Here are some recommendation who to put together a proper test data set:

  • Tests should be reproducible. Optimally you should be able to restore the initial state of the system (before the testing take place) easily by e.g.:
    • Having a virtual image of the systems in place that you restore+patch+upgrade  and store before each test round. You can think about putting such a solution to AWS or to Azure (or the like) – if your architecture is modern enough.
    • Backing up the database and restoring it (usually not easily possible with multiple systems integrated)
    • Generating test data with robots or even manually before the test run and assigning the test data to the proper test cases
  • Systems are integrated. This means that during testing you have to consider that you have some limitations.
    • Sometimes it is possible to have a fully separated test environment with all the integrated systems. If you have this lucky situation you can usually think you have a “single system” to deal with.
    • If this is not possible (usual case) you should think about system-level data consistency rules. (Well-well, if you have a proper model of your data, that helps.)
  • Automate-automate-automate
    • If you have 30% more initial efforts to automate test data generation, just invest. The more often you test the bigger the gain will be on your original efforts.
  • Privacy
    • There are cases where test data must be very close to production data. Should this be the case consider privacy rules.
    • Whenever possible just please make your lives easier and use non-productive data for testing. Some database provider offer cloning features with data masking/scrambling.
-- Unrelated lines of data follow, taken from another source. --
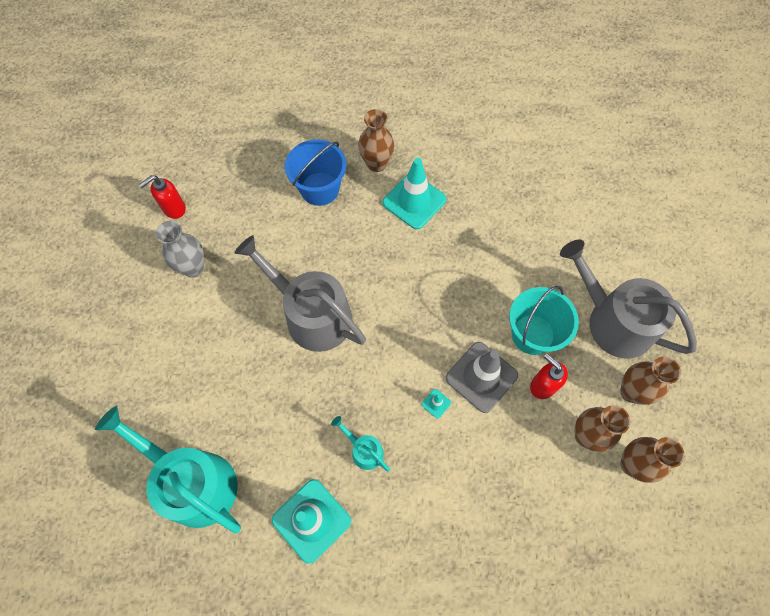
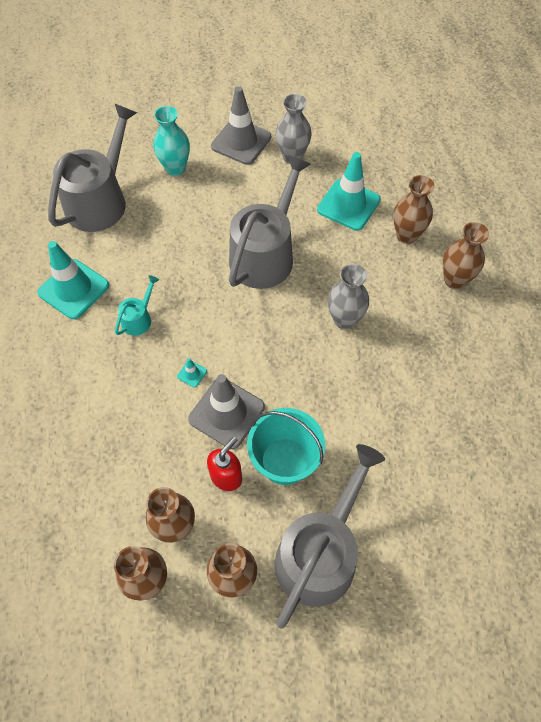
camera: 80 degrees right, 5 degrees down
(155, 315) = (241, 142): none -> grey traffic cone
(171, 390) = (175, 168): none -> turquoise vase
(174, 209) = (348, 129): red soap dispenser -> none
(193, 482) = (100, 201): turquoise watering can -> grey watering can
(319, 189) = (406, 235): blue bucket -> brown vase
(400, 259) = (344, 319): none -> grey vase
(414, 201) = (419, 322): turquoise traffic cone -> turquoise traffic cone (348, 205)

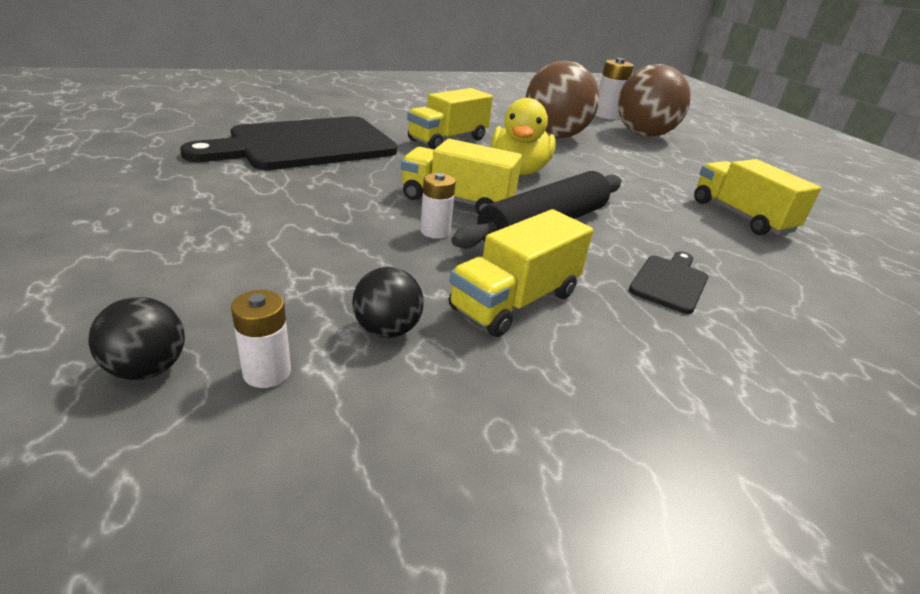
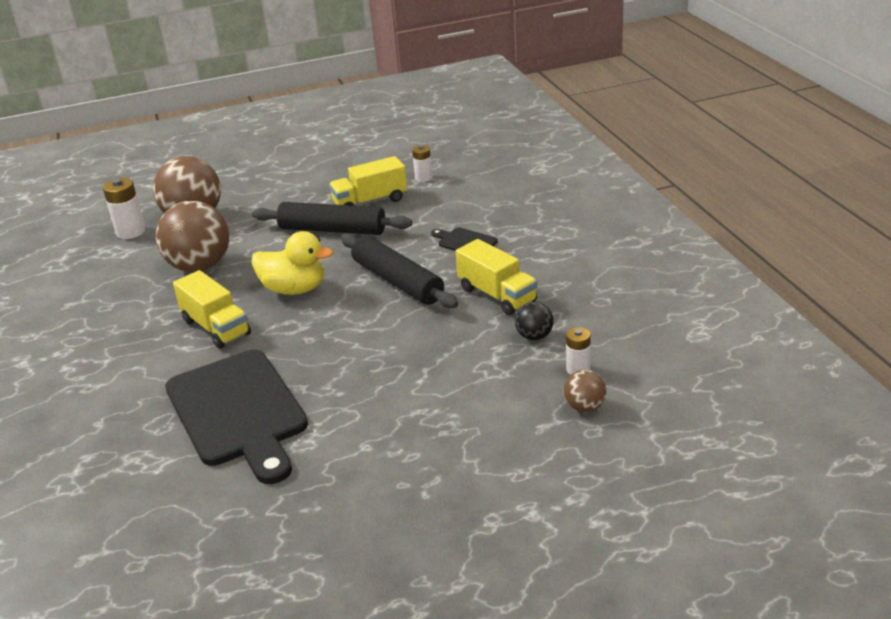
camera: 80 degrees left, 0 degrees up
(147, 369) = (584, 407): black ball -> brown ball
(435, 231) = (414, 326): white battery -> white battery (423, 178)
(457, 201) = (362, 318): yellow truck -> none
(654, 192) = (332, 230): none -> black rolling pin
    • Mostly with data & analytics projects you have algorithms (e.g. grouping, classification etc.) that must be trained with productive data. Please note that this is not testing, and a separate, restricted environment can be needed. As a result of such training runs a model is constructed, that is usually small in size. This model usually does not contain any sensitive information by itself and hence can be transported into any other systems – including the test system. Please note however that a model working well with productive data can be useless when meets training data.